[Collected data]
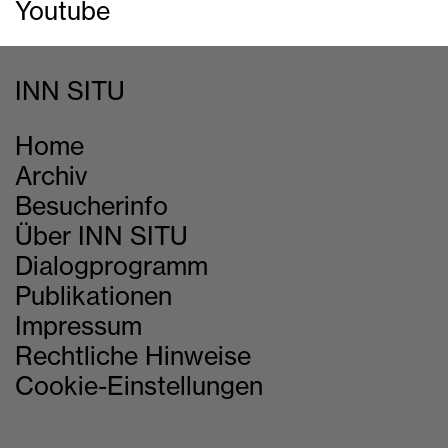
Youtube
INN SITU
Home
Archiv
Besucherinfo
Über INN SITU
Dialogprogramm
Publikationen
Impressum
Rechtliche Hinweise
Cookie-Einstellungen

What to produce - Rewrite every line of text from the entries above as a Markdown table with two columns, Row and Line, numbering the lines in order and skipping any blank ones. Leave the pictures out of the table.

Exercise result -
| Row | Line |
|---|---|
| 1 | Youtube |
| 2 | INN SITU |
| 3 | Home |
| 4 | Archiv |
| 5 | Besucherinfo |
| 6 | Über INN SITU |
| 7 | Dialogprogramm |
| 8 | Publikationen |
| 9 | Impressum |
| 10 | Rechtliche Hinweise |
| 11 | Cookie-Einstellungen |